Please copy each line below that contains the string "lines".

==== MATERIAL FOR THIS TASK ====

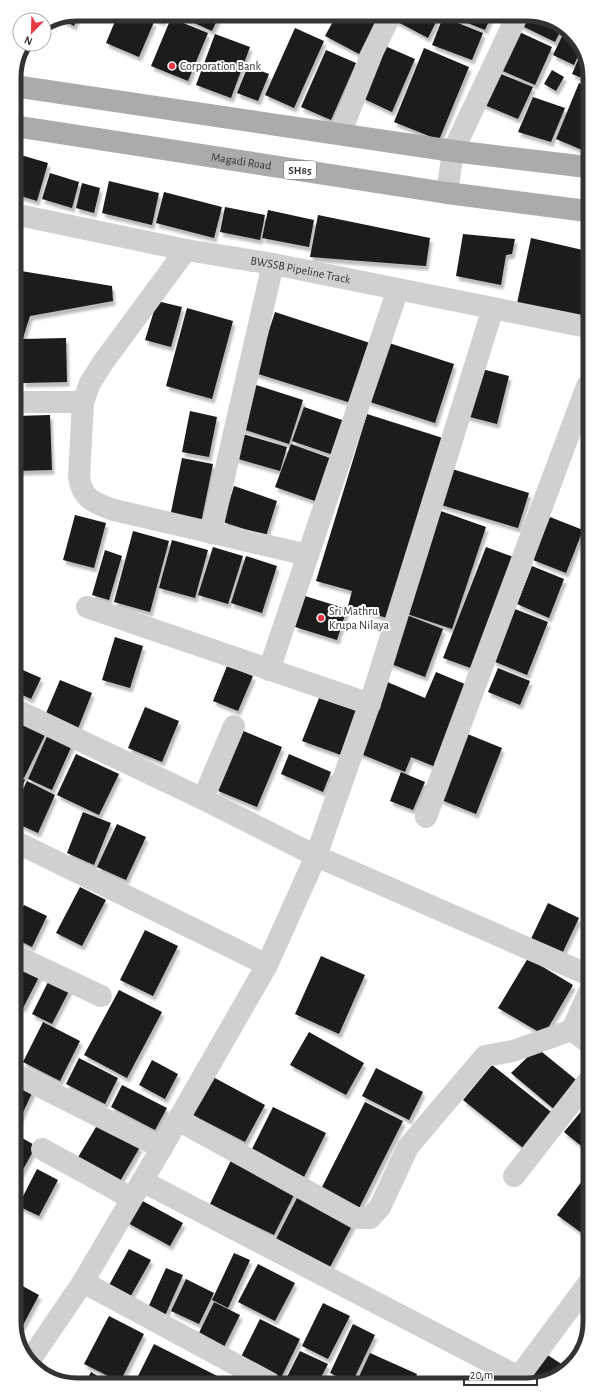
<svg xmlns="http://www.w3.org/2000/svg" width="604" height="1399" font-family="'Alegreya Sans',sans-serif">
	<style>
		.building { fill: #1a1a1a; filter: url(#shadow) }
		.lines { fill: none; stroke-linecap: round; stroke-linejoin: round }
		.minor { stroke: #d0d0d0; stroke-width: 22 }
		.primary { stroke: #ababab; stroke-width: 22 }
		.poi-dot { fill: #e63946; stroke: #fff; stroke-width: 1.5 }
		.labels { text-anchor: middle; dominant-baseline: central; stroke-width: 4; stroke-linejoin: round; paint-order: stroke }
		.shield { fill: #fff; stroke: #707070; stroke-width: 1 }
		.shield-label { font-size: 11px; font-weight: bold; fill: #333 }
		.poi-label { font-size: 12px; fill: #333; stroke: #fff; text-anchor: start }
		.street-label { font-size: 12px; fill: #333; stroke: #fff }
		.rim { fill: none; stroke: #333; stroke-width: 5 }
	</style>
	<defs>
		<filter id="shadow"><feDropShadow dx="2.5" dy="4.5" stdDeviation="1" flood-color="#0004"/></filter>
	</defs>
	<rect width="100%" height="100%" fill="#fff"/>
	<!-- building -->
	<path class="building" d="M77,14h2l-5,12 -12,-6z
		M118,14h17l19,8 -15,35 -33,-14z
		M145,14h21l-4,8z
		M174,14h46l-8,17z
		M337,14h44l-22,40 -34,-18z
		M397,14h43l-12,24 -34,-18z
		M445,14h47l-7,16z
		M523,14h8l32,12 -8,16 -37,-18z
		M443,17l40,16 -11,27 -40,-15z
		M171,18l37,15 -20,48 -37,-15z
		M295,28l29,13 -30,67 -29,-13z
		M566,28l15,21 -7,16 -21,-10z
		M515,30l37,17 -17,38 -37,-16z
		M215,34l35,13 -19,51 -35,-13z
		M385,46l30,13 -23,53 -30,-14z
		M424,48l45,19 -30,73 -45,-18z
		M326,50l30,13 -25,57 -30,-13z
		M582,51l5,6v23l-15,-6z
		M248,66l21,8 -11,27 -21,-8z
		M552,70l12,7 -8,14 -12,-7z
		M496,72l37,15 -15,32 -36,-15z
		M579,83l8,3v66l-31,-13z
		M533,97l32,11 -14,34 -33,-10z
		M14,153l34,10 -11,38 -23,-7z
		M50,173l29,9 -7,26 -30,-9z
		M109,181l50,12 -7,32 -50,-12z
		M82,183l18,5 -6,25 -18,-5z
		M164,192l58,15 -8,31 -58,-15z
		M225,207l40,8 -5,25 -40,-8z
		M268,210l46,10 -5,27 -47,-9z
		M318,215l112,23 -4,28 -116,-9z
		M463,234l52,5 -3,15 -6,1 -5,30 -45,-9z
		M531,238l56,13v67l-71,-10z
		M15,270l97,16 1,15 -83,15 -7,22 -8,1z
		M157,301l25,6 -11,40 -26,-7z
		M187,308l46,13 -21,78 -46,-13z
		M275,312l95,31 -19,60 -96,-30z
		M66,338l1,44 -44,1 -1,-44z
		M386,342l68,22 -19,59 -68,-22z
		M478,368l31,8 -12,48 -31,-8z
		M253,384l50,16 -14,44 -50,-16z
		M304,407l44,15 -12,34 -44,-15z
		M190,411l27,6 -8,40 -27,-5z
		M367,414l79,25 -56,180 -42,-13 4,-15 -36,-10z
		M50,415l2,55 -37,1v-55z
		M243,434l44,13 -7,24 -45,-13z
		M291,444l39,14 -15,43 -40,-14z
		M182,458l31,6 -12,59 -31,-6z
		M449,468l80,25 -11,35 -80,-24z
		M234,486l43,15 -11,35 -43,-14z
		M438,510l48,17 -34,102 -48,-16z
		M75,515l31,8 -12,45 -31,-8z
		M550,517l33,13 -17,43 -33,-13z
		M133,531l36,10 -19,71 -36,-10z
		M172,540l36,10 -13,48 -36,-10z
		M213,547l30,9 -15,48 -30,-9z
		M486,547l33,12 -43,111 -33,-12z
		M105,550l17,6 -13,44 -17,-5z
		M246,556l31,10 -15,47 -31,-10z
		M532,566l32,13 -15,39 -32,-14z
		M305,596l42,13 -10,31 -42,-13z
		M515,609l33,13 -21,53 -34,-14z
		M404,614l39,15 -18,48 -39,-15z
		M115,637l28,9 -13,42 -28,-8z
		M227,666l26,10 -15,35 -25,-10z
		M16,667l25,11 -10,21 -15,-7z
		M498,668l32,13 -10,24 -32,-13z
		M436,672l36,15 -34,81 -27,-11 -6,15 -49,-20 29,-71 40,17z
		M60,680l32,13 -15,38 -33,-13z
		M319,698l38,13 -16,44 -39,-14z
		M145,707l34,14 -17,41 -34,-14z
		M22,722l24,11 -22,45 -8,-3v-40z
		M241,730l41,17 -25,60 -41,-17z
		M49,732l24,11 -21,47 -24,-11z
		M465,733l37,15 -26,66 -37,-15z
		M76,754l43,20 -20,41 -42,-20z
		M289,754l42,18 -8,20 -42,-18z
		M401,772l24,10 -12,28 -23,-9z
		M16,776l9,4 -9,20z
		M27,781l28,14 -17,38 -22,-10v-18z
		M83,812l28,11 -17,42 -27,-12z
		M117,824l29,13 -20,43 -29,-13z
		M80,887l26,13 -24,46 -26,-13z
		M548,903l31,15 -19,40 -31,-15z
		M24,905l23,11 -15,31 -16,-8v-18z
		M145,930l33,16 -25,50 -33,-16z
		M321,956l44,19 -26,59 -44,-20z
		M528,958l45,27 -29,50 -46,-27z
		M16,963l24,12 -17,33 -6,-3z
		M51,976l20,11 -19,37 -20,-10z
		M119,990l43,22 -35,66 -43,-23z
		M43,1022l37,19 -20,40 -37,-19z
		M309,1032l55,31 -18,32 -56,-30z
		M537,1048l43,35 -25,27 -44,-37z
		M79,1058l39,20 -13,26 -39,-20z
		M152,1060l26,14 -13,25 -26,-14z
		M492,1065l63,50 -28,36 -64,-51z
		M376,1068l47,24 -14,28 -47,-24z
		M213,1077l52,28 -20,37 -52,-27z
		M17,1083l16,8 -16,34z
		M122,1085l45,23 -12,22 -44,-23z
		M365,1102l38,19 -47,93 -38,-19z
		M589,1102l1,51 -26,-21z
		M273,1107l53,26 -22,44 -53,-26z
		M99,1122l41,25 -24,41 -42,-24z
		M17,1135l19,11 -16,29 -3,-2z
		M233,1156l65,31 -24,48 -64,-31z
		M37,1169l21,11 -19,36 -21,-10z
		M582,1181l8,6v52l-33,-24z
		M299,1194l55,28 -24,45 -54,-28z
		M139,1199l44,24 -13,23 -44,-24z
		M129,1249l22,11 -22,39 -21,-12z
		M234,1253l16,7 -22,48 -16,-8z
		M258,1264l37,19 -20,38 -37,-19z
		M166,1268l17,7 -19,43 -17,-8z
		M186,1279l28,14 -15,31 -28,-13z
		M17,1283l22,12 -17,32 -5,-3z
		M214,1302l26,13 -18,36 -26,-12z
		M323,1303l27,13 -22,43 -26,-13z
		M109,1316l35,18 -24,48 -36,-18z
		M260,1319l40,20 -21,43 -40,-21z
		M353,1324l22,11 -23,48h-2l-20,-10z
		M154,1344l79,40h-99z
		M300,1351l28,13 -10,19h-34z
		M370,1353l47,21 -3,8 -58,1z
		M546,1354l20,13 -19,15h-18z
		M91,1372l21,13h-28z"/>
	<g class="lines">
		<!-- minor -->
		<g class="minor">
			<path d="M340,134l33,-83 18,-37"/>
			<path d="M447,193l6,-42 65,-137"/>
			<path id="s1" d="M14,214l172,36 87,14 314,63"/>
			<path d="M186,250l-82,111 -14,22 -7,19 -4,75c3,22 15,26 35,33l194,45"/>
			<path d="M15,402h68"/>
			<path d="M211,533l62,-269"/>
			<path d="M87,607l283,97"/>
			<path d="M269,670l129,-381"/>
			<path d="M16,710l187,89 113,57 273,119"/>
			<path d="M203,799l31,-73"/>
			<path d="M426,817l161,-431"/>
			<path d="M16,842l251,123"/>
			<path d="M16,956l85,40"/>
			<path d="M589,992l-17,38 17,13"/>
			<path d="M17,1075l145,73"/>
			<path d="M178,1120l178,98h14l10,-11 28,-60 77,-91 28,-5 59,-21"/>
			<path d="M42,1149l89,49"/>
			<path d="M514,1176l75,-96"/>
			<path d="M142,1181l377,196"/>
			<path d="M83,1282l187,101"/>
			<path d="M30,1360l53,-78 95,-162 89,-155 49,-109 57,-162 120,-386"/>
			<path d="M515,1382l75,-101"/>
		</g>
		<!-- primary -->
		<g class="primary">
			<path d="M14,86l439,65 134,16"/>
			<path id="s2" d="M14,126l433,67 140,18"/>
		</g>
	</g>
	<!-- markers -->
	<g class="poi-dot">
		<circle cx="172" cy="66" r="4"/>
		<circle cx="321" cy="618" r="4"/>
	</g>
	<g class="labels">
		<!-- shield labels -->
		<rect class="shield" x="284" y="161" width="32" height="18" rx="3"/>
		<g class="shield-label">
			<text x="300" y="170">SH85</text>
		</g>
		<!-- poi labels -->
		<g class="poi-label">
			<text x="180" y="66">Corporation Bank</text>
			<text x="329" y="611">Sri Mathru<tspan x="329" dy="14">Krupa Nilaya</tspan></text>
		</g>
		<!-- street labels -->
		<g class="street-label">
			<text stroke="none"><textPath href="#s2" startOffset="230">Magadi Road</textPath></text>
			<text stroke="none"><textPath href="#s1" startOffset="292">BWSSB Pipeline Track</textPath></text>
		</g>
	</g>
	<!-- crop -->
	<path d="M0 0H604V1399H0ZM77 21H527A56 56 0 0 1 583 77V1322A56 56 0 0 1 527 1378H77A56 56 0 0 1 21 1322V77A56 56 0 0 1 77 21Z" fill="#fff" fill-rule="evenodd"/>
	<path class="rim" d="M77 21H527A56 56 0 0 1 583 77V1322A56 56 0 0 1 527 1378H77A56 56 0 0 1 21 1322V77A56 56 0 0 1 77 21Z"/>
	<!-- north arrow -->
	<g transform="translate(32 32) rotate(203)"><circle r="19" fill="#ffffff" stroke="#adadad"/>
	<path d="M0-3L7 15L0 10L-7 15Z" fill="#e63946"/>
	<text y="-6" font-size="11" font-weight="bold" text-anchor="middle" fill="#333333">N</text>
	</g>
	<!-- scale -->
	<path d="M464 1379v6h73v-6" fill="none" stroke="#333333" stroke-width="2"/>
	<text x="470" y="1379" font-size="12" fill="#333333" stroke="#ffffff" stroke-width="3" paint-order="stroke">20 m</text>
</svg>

====

> **RESPONSE TO THIS TASK**
		.lines { fill: none; stroke-linecap: round; stroke-linejoin: round }
	<g class="lines">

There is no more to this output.